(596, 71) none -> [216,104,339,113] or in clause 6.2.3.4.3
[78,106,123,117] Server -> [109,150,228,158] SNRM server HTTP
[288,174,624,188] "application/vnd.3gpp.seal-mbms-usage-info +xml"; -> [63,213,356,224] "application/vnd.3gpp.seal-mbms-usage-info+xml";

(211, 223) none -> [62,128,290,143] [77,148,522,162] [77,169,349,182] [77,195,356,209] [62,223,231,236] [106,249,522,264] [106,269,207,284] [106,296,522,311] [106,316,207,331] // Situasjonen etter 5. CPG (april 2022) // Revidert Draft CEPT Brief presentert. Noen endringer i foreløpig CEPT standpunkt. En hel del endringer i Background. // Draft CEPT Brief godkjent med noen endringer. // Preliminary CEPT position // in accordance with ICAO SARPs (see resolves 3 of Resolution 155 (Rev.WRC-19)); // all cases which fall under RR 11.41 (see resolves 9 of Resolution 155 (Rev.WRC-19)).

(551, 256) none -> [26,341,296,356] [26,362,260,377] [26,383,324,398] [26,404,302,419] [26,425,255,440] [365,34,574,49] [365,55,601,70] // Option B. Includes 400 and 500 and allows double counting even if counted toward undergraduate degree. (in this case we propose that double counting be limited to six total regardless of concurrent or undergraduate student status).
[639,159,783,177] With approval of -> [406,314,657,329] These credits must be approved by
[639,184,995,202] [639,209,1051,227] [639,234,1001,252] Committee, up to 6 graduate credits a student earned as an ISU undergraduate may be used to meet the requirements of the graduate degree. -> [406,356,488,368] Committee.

==

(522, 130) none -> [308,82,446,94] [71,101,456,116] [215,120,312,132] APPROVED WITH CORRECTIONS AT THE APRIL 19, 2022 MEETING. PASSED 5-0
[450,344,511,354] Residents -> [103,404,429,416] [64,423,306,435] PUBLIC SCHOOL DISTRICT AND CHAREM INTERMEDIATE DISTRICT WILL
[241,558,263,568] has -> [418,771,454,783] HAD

### Exercise requirements
Above are records; repeat only the lines starting at the line with "(551, 256) none" and ending at the line with "[639,184,995,202] [639,209,1051,227] [639,234,1001,252]", exactly as they appear, both included.

### Written solution
(551, 256) none -> [26,341,296,356] [26,362,260,377] [26,383,324,398] [26,404,302,419] [26,425,255,440] [365,34,574,49] [365,55,601,70] // Option B. Includes 400 and 500 and allows double counting even if counted toward undergraduate degree. (in this case we propose that double counting be limited to six total regardless of concurrent or undergraduate student status).
[639,159,783,177] With approval of -> [406,314,657,329] These credits must be approved by
[639,184,995,202] [639,209,1051,227] [639,234,1001,252] Committee, up to 6 graduate credits a student earned as an ISU undergraduate may be used to meet the requirements of the graduate degree. -> [406,356,488,368] Committee.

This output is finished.